The “deras”, which have been serving religious cause for so many years, are the latest trouble spots in Punjab.
Coming close on the heels of the tension generated by dera Sacha Sauda, the trouble sparked by dera Sachkhand has sent alarm signals about the simmering tension in deras. Emerging as an off-shoot of mainstream Sikhism over the years, deras are largely identified with castes and communities. The Sachkhand Ballan dera, whose chief Niranjan Singh was shot at in Vienna on Sunday, represented the dalits.
Of the estimated 350 deras in Punjab, over 85 are identified exclusively with backward classes, who represent a strong deviation from mainstream Sikhism and often invite the wrath of the Sikhs.
“In times of peace, political parties patronise and exploit deras for votes. They pay obeisance to dera chiefs for this,” said Pramod Kumar, director of the Institute of Communications and Rural Development. “But when radical Sikhs come into the picture, there is an outburst of tension and violence because they apparently object to variations introduced in the Sikh tenets,” he said.
The tension between the deras and the Sikhs is a reflection of intra-religion conflict and unless the Sikhs learn to absorb this variation, the situation in Punjab would remain impregnated with violence, Kumar said.
Harish Puri, former professor of political science at the Guru Nanak Dev University, said the conflict arose because deras, more or less, dilute Sikh institutions like the Akal Takht and the SGPC.
Deras are not just a reflection of religious variations, but also of a class divide. It is more pronounced where NRI money has enriched deras. He said the fact that deras were coming up on foreign land, on caste lines, indicates the involvement of NRIs in intensifying the class divide.
In the recent past, apart from dera Sacha Sauda and dera Sachkhand, the Sikhs were also embroiled in a confrontation with followers of dera Bhaniarewala in Ropar.
Sikh sentiments were inflamed because the dera chief allegedly started proclaiming himself a descendant of Guru Gobind Singh.
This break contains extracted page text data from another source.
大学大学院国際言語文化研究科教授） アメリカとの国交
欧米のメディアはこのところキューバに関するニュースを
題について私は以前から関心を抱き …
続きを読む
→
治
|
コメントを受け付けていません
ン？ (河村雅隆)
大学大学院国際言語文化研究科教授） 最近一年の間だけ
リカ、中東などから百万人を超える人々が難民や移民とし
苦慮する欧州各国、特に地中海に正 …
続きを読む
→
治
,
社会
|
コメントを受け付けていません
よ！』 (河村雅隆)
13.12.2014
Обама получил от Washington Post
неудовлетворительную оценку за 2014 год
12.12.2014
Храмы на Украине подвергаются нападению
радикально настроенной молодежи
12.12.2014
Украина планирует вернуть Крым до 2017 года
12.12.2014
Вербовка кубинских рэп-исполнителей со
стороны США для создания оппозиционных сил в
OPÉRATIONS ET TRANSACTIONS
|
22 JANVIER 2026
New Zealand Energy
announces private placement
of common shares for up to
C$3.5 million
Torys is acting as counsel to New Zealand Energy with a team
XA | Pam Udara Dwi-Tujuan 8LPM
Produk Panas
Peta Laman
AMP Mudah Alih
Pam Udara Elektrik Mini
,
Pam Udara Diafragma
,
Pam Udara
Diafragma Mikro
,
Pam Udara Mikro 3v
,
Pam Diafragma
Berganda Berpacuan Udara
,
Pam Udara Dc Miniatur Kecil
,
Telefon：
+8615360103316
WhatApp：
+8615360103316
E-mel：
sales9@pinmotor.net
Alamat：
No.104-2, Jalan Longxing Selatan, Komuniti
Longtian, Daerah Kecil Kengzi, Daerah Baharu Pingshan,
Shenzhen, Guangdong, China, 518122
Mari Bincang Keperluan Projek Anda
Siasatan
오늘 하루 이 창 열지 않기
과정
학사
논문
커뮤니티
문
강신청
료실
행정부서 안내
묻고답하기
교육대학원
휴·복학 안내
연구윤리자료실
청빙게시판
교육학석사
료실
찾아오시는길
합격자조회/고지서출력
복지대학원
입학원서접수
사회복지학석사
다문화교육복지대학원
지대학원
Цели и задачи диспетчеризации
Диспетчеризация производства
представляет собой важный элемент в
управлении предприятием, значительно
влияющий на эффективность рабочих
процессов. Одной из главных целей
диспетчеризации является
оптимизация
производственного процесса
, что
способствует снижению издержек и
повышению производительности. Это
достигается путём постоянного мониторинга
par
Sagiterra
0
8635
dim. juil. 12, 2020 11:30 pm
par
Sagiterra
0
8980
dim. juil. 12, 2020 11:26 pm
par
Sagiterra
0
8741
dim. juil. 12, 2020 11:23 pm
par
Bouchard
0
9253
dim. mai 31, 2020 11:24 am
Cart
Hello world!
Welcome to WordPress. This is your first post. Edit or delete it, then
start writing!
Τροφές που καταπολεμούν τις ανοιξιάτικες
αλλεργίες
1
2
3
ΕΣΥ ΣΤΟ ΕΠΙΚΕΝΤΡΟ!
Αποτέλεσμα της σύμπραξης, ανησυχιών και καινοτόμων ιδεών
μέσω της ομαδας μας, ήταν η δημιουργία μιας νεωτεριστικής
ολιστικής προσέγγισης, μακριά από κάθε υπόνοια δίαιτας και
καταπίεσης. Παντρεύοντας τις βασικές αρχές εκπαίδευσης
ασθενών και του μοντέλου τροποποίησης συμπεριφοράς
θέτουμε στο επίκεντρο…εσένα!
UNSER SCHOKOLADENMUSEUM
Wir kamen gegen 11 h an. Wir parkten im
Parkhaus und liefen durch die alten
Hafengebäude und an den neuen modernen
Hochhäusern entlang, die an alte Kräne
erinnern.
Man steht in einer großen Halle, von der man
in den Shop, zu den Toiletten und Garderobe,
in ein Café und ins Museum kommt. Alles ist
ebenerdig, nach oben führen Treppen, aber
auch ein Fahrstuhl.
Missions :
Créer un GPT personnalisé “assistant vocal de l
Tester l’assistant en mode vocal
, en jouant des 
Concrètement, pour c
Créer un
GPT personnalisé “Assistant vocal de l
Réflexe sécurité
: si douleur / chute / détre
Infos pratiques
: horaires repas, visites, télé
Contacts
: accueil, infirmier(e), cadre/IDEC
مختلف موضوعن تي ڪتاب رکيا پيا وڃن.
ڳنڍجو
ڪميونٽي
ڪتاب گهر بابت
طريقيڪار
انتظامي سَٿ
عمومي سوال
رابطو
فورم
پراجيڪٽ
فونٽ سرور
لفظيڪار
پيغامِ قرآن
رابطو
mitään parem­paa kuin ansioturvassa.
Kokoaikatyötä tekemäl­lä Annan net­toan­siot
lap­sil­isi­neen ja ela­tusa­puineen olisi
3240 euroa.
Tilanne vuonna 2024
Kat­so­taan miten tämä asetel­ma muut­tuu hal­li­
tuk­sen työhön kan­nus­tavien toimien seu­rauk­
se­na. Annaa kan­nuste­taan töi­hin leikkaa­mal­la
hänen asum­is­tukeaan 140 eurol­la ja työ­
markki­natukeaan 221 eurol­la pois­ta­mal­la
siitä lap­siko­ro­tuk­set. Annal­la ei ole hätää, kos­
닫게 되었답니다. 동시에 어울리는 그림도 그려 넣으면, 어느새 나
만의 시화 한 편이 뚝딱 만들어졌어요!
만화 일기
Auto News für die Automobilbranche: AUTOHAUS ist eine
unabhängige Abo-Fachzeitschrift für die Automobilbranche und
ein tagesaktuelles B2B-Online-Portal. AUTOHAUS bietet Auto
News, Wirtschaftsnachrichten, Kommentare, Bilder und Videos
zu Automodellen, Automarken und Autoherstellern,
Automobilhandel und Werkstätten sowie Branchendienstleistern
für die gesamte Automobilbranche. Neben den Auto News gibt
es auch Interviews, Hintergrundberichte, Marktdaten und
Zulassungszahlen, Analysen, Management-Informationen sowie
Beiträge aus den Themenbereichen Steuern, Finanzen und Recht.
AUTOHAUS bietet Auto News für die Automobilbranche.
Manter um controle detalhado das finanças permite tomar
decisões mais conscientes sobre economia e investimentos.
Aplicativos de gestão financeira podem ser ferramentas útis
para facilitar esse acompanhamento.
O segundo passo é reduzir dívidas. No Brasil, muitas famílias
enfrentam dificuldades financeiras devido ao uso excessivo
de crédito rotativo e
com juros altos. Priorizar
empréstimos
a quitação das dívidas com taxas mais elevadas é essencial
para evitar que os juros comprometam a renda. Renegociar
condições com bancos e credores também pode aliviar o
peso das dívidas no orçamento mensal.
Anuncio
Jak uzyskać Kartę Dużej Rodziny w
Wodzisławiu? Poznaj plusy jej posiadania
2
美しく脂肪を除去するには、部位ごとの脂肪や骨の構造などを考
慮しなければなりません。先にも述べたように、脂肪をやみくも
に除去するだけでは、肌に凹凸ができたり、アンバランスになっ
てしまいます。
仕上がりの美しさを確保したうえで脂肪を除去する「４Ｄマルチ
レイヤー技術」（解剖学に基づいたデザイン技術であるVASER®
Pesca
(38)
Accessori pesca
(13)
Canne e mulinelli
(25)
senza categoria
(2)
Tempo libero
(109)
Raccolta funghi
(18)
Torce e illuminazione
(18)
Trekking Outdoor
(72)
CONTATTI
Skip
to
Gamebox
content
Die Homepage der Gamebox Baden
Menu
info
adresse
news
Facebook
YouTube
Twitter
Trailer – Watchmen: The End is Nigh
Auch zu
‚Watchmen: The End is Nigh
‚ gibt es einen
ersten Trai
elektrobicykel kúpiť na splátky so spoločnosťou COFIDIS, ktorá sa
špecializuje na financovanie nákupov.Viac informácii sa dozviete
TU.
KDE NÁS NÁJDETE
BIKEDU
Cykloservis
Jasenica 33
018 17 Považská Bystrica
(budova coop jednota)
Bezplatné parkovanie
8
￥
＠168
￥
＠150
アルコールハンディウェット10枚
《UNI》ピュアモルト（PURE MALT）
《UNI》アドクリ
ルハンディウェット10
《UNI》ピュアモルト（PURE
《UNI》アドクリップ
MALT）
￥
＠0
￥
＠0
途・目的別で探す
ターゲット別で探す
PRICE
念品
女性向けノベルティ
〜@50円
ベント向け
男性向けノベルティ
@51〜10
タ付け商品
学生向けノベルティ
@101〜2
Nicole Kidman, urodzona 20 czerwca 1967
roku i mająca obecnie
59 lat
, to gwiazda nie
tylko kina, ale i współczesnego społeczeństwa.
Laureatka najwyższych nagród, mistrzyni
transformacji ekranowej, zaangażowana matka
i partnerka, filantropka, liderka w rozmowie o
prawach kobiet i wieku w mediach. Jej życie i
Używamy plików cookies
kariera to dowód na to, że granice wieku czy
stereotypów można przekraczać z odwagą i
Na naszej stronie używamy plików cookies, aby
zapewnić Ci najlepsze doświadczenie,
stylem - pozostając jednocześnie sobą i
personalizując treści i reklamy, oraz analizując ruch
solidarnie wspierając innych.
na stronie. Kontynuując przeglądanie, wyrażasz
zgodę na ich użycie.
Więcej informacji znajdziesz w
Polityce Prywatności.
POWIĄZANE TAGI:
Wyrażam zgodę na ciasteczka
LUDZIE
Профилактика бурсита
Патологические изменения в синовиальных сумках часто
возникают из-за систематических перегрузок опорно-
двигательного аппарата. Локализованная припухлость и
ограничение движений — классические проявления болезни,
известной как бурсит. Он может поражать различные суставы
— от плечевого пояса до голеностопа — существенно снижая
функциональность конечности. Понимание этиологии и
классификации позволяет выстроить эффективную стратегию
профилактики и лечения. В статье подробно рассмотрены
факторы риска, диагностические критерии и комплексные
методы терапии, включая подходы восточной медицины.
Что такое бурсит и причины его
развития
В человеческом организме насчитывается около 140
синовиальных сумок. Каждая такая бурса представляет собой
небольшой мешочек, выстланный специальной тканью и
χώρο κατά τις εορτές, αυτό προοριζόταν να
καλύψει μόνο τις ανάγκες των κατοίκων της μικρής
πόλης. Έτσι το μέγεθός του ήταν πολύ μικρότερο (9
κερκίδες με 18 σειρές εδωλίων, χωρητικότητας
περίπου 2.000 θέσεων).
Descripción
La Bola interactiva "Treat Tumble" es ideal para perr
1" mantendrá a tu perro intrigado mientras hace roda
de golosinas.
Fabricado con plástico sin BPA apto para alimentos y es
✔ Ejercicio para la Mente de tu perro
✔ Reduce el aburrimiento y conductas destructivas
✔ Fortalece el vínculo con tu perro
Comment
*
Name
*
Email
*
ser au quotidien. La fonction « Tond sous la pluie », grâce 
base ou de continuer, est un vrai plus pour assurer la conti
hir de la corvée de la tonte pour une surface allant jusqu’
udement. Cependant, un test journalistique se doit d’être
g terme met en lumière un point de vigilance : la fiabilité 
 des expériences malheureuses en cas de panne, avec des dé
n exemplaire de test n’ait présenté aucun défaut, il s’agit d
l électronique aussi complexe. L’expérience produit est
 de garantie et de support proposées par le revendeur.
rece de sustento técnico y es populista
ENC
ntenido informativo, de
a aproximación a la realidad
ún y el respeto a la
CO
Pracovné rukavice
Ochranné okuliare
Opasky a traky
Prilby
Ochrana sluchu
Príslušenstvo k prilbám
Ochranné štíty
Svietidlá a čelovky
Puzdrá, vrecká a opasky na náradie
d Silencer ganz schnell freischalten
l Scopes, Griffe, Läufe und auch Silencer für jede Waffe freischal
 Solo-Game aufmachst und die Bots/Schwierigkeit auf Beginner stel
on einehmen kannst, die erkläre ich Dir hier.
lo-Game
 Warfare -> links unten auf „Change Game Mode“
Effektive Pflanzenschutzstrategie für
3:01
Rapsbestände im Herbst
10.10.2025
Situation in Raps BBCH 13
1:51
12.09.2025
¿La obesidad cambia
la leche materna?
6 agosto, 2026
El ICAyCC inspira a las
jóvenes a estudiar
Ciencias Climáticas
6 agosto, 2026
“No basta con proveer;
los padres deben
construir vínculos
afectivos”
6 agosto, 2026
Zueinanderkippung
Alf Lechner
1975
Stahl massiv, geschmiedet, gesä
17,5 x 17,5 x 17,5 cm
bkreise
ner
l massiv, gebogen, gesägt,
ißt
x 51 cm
While followers of the dera burnt copies of Guru Granth Sahib at some places, radical Sikhs were up in arms against them, leading to a volatile situation at over a dozen places.
Another dera chief, Ashutosh Maharaj, who has his headquarters at Noormahal in Jalandhar, had stirred a hornet’s nest when he reportedly fiddled with Sikh tenets in his preachings. Radical Sikhs threatened to blow up the dera, and later disrupted religious meetings organised by them at various places.
A former Punjab DGP, PC Dogra, said the social conflict reflected through the dera culture in Punjab, had persisted and thrived on foreign lands as well. In the UK, Canada and the US recurrent clashes take place between followers of various deras and Sikhs. The Vienna incident was part of that series only, he said.